The Russian newspaper Izvestiya this week reports about the findings done during the Transarktika 2019 expedition. The Professor Multanovskiy vessel on 25 August set sails from Vladivostok on the Pacific Ocean through the Northern Sea Route and to Murmansk, where the vessel berthed on 8 September. During the entire voyage, scientists found littering on the ocean surface, such as bottles, packaging and other plastic waste. However, what worries the scientists are the findings of microplastics.
Both in the Kara Sea as well as in the Barents Sea, large deposits of microplastics were found, plastic waste that is between one and five millimeters in size.
- We took a high number of samples and investigated them in the ship’s laboratory. Particles were found in various sizes in all oceans, primarily in the Barents Sea and the Kara Sea. However, we are not yet able to provide specific numbers, says Alexandr Yershov, Assistant Professor at the Institute of Ecology and Biological Resources at the Russian State Medical University, says to Izvestiya.
The results from the expedition are expected to be ready in about two months’ time. This is the first time ever that samples have been taken of microplastics waste along the entire Northern Sea Route.
The final research results may thus provide vital information about how some of the world’s most inaccessible ocean areas are affected by the global issue of microplastics at sea.
More available following ice melting
Microplastics
Plastic waste smaller than five millimeters and often only the size of a grain of sand is defined as microplastics.

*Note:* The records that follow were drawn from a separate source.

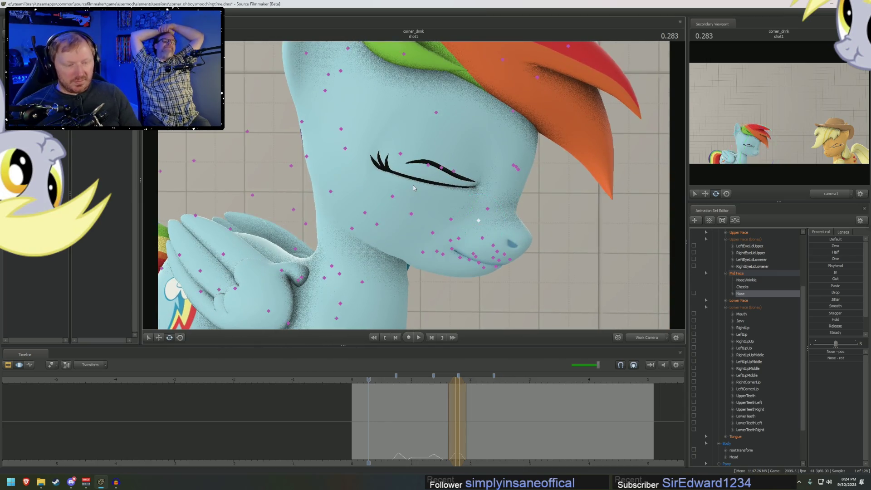
key("space")
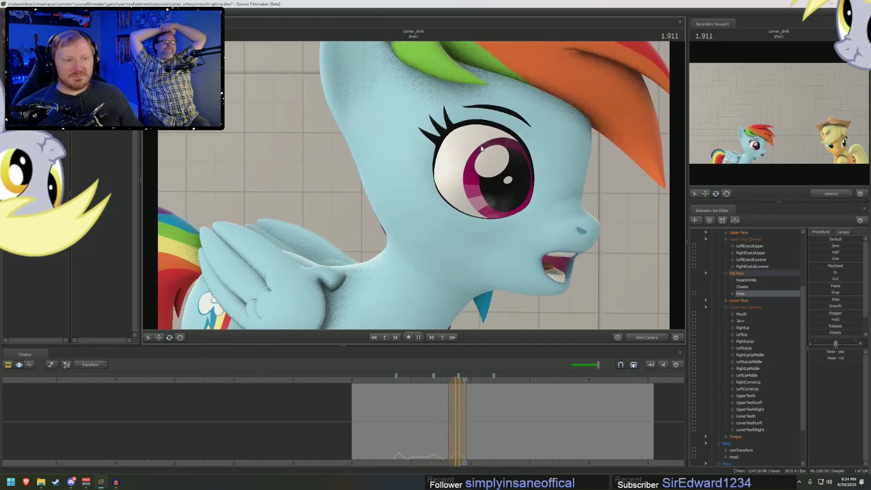
key("space")
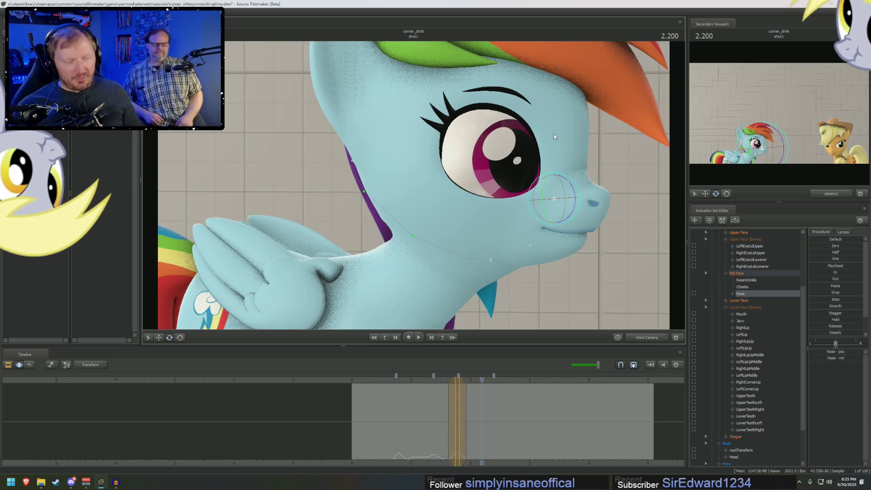
key("space")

Microplastics may consist of both small plastic grains added to cosmetics, clothes or other products as well as being a result of larger pieces of plastic being ripped to pieces in nature.
Microplastics broken down is even more minute and referred to as nanoplastics.
Microplastics represent a danger to both animals and humans. Microplastics may end up in people’s food through fish or animals who consume this in polluted environments.
The Northern Sea Route, also referred to as the Northeast Passage, is the name of the sea route between Europe and Asia that runs north of Russia, and it is some 5,500 kilometers long.
Using the NSR may potentially reduce travel time from Europe to Asia by two weeks, however, the window of sailing each year is limited to two to four months. On parts of the route, vessels will depend on icebreakers.
The Danish container shipping company Maersk has announced that it plans on using the Northern Sea Route for shipping between Europe and Asia.
The entire route is located in the Arctic and within the Russian economic zone, which stretches out to 200 nautical miles from the state’s coast. Climate changes and ice melting has made the NSR more accessible than before. In 2017, a vessel traveled the NSR without assistance from an icebreaker for the first time ever. According to Izvestiya, 20 million tons of goods were transported through the NSR in 2018, which sets a new record.
Yershov says that the surface pollution the expedition found comes from bottles and waste thrown overboard from ships traveling the Northern Sea Route.
The largest amounts of waste were found in the Okhotsk Sea in eastern Russia, the Tchuktoskiy Sea near the Bering Strait, and also in the Barents Sea.